**REQUIREMENT:**
I'd like the records transcribed exactly, leaving the images out.
::: EXCERPTED RECORDS
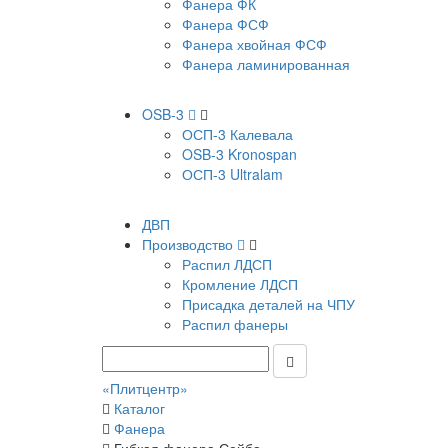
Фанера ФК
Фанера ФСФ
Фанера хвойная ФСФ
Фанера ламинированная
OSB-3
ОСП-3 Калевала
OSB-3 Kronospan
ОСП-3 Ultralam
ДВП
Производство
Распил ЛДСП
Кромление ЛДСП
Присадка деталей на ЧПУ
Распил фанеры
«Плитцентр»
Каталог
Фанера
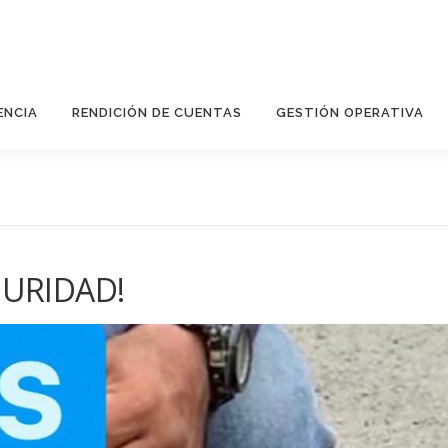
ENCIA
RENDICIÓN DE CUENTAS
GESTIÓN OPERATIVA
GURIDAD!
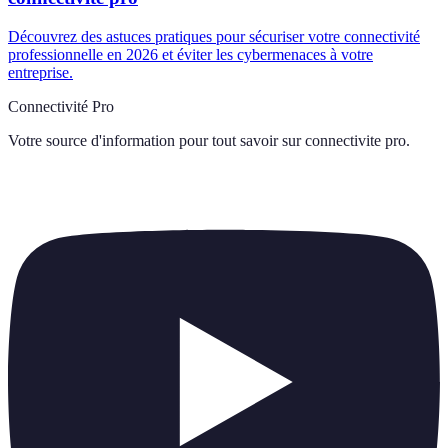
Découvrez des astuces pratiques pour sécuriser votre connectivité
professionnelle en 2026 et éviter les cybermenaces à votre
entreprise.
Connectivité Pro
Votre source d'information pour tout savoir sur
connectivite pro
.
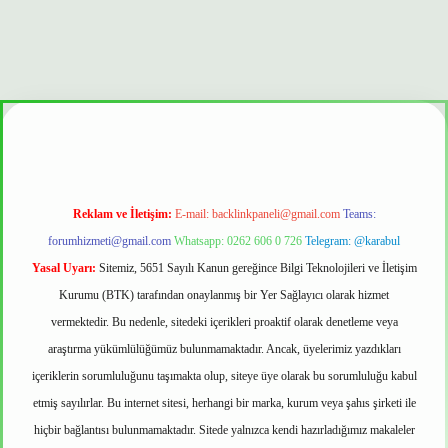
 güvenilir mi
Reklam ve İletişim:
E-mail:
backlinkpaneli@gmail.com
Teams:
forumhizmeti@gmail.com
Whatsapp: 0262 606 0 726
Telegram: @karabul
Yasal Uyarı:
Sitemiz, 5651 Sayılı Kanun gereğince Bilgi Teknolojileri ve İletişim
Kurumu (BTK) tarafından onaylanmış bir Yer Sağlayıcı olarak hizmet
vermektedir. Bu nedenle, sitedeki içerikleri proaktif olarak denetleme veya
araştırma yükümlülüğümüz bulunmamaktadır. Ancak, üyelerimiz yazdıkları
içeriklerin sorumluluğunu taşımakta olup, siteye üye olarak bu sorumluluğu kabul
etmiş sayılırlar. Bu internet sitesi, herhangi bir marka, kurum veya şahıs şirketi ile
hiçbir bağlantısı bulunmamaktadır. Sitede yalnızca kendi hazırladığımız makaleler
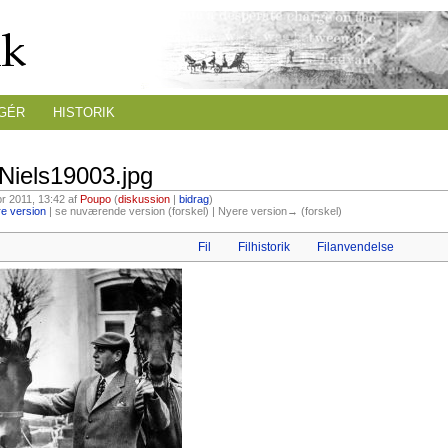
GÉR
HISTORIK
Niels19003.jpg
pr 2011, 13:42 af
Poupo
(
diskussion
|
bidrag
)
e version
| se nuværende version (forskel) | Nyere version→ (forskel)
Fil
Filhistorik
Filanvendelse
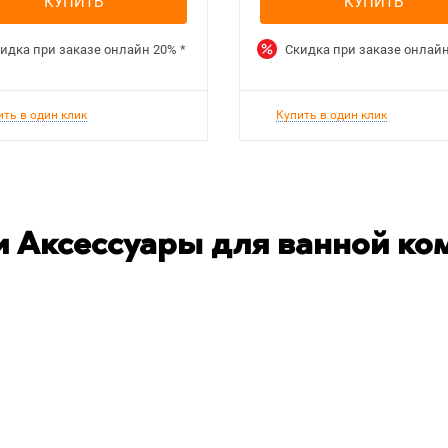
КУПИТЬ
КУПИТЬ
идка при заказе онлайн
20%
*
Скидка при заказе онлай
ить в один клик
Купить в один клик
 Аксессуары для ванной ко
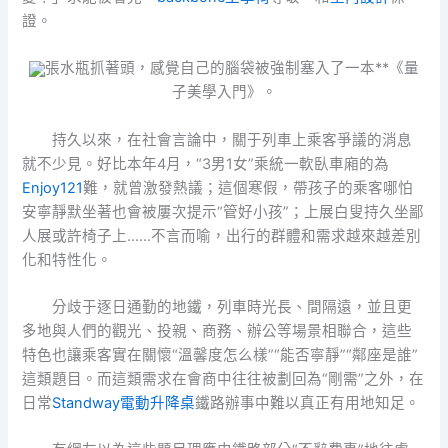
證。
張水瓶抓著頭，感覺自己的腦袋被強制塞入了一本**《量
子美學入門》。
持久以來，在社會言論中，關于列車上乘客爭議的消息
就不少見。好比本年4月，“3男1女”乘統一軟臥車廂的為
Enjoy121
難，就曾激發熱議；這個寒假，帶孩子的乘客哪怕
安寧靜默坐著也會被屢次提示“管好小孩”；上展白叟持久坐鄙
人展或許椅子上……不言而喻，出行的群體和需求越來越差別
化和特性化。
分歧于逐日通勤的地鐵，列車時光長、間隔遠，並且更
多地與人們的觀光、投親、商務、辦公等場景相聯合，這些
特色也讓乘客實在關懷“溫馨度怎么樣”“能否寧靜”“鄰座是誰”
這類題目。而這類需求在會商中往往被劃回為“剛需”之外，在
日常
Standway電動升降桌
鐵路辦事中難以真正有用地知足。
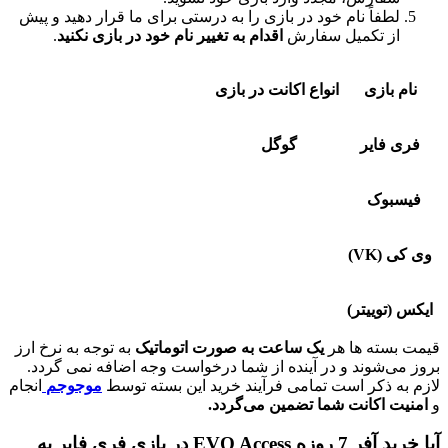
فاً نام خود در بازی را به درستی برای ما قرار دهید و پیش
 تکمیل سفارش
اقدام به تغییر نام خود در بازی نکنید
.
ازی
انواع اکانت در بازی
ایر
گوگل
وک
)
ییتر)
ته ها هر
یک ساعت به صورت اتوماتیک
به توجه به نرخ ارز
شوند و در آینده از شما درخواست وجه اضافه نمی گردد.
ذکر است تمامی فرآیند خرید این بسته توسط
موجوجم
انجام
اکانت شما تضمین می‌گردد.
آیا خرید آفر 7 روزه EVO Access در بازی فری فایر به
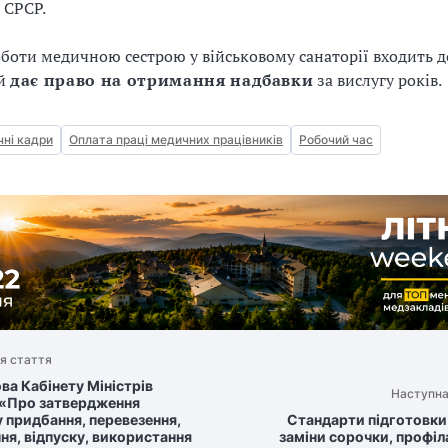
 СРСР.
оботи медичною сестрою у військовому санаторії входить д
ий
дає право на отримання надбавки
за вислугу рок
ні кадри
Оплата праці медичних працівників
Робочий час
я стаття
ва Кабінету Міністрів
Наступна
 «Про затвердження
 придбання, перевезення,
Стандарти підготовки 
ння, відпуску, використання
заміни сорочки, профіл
::::::
**EXERCISE ANSWER:**
Фанера ФК
Фанера ФСФ
Фанера хвойная ФСФ
Фанера ламинированная
OSB-3
ОСП-3 Калевала
OSB-3 Kronospan
ОСП-3 Ultralam
ДВП
Производство
Распил ЛДСП
Кромление ЛДСП
Присадка деталей на ЧПУ
Распил фанеры
«Плитцентр»
Каталог
Фанера
ENCIA
RENDICIÓN DE CUENTAS
GESTIÓN OPERATIVA
GURIDAD!
Découvrez des astuces pratiques pour sécuriser votre connectivité
professionnelle en 2026 et éviter les cybermenaces à votre
entreprise.
Connectivité Pro
Votre source d'information pour tout savoir sur
connectivite pro
.
 güvenilir mi
Reklam ve İletişim:
E-mail:
backlinkpaneli@gmail.com
Teams:
forumhizmeti@gmail.com
Whatsapp: 0262 606 0 726
Telegram: @karabul
Yasal Uyarı:
Sitemiz, 5651 Sayılı Kanun gereğince Bilgi Teknolojileri ve İletişim
Kurumu (BTK) tarafından onaylanmış bir Yer Sağlayıcı olarak hizmet
vermektedir. Bu nedenle, sitedeki içerikleri proaktif olarak denetleme veya
araştırma yükümlülüğümüz bulunmamaktadır. Ancak, üyelerimiz yazdıkları
içeriklerin sorumluluğunu taşımakta olup, siteye üye olarak bu sorumluluğu kabul
etmiş sayılırlar. Bu internet sitesi, herhangi bir marka, kurum veya şahıs şirketi ile
hiçbir bağlantısı bulunmamaktadır. Sitede yalnızca kendi hazırladığımız makaleler
GÉR
HISTORIK
Niels19003.jpg
pr 2011, 13:42 af
Poupo
(
diskussion
|
bidrag
)
e version
| se nuværende version (forskel) | Nyere version→ (forskel)
Fil
Filhistorik
Filanvendelse
КУПИТЬ
КУПИТЬ
идка при заказе онлайн
20%
*
Скидка при заказе онлай
ить в один клик
Купить в один клик
 Аксессуары для ванной ко
證。
張水瓶抓著頭，感覺自己的腦袋被強制塞入了一本**《量
子美學入門》。
持久以來，在社會言論中，關于列車上乘客爭議的消息
就不少見。好比本年4月，“3男1女”乘統一軟臥車廂的為
Enjoy121
難，就曾激發熱議；這個寒假，帶孩子的乘客哪怕
安寧靜默坐著也會被屢次提示“管好小孩”；上展白叟持久坐鄙
人展或許椅子上……不言而喻，出行的群體和需求越來越差別
化和特性化。
分歧于逐日通勤的地鐵，列車時光長、間隔遠，並且更
多地與人們的觀光、投親、商務、辦公等場景相聯合，這些
特色也讓乘客實在關懷“溫馨度怎么樣”“能否寧靜”“鄰座是誰”
這類題目。而這類需求在會商中往往被劃回為“剛需”之外，在
日常
Standway電動升降桌
鐵路辦事中難以真正有用地知足。
فاً نام خود در بازی را به درستی برای ما قرار دهید و پیش
 تکمیل سفارش
اقدام به تغییر نام خود در بازی نکنید
.
ازی
انواع اکانت در بازی
ایر
گوگل
وک
)
ییتر)
ته ها هر
یک ساعت به صورت اتوماتیک
به توجه به نرخ ارز
شوند و در آینده از شما درخواست وجه اضافه نمی گردد.
ذکر است تمامی فرآیند خرید این بسته توسط
موجوجم
انجام
اکانت شما تضمین می‌گردد.
آیا خرید آفر 7 روزه EVO Access در بازی فری فایر به
 СРСР.
оботи медичною сестрою у військовому санаторії входить д
ий
дає право на отримання надбавки
за вислугу рок
ні кадри
Оплата праці медичних працівників
Робочий час
я стаття
ва Кабінету Міністрів
Наступна
 «Про затвердження
 придбання, перевезення,
Стандарти підготовки 
ння, відпуску, використання
заміни сорочки, профіл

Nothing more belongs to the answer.